Every morning I open the back door and let my dog outside and every morning he's acts like it's the first time he's ever been out there. He explores every inch of it with all the gusto he can muster. To me, in order for everlasting life to be bearable, there would have to be some kind of shift in how one experiences time, and there would have to be a change in ones memory and attention span as well. My dog remembers things when he see's them but I'm sure he doesn't think about anything specifically unless it's right in front of him. He lives in the absolute moment, doesn't plan ahead or think about the past. I think we'd have to be like that to some degree. Kids are sort of like that in that they don't have a complete concept of time or of the future. Back when I believed in the Adam and Eve story, I used to think that maybe part of the innocence they lost when they sinned, was the childlike concept of time.
Growing up as a JW I was force fed the notion that I wasn't even going to graduate highschool before the New System arrived let alone get old enough to die from old age. I don't think I'd have expected such a thing had the adults in my life not held out everlasting life as something I should want.

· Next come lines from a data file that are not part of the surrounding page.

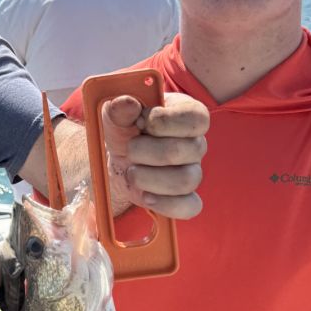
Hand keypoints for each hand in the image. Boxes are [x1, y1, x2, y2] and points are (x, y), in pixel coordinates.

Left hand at [102, 93, 208, 218]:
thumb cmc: (123, 130)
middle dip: (147, 151)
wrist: (117, 160)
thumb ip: (119, 108)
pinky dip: (165, 204)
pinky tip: (146, 196)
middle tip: (130, 149)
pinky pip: (190, 206)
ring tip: (132, 172)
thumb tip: (127, 103)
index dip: (164, 122)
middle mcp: (195, 143)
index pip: (195, 117)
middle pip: (187, 150)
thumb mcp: (115, 115)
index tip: (140, 122)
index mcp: (186, 114)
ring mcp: (193, 171)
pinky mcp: (185, 197)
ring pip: (187, 180)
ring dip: (150, 178)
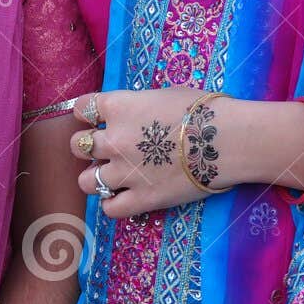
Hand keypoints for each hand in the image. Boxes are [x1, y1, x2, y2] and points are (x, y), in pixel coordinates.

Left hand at [69, 88, 228, 218]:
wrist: (226, 139)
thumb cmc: (202, 110)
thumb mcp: (162, 94)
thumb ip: (137, 105)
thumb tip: (133, 114)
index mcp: (118, 106)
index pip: (81, 108)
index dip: (86, 114)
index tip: (95, 118)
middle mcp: (113, 139)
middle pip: (77, 145)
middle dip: (89, 146)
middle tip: (107, 149)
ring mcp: (125, 171)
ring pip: (85, 181)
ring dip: (95, 177)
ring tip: (111, 175)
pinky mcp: (141, 199)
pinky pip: (108, 208)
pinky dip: (111, 203)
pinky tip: (123, 196)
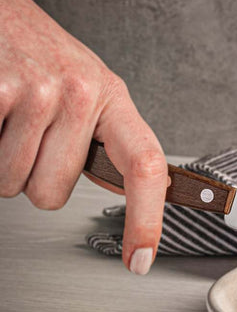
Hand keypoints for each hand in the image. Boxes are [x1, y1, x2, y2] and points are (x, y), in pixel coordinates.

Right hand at [0, 0, 166, 274]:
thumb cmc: (37, 52)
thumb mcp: (86, 87)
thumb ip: (104, 137)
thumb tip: (126, 190)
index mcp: (111, 98)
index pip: (146, 166)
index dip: (147, 219)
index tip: (141, 259)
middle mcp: (83, 94)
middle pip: (52, 194)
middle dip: (33, 175)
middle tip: (27, 134)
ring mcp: (39, 92)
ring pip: (13, 184)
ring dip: (2, 162)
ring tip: (7, 119)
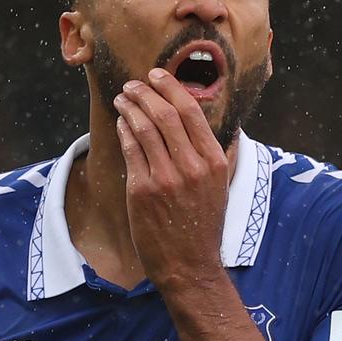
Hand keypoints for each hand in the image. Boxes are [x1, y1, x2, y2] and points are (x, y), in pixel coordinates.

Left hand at [114, 68, 229, 286]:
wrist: (189, 265)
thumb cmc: (203, 224)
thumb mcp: (220, 186)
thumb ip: (215, 154)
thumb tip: (210, 125)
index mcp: (214, 161)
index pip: (191, 112)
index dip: (170, 88)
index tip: (157, 75)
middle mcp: (192, 167)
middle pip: (165, 114)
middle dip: (145, 92)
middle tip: (133, 84)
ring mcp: (166, 178)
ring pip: (144, 128)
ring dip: (130, 107)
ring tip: (122, 98)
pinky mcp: (143, 191)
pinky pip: (131, 150)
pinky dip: (124, 130)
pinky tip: (121, 122)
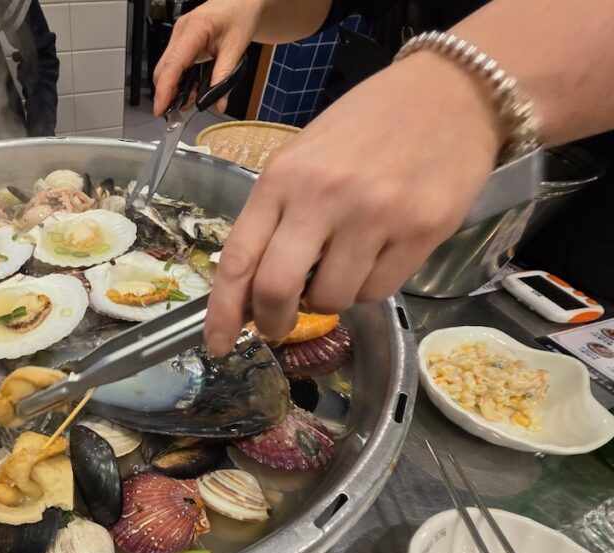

Now I don't really want to live forever but I don't necessarily want to die either. Good thing it's out of my hands because I wouldn't be able to decide. These days I'm trying to be more like my dog by living in the moment more and not expecting too much out of life. Now that I've quit going to those meetings where the bad in the world is the main topic and where you are encouraged to live your life in suspended animation until armageddon , I find that I'm much more content and less aprehensive about the future.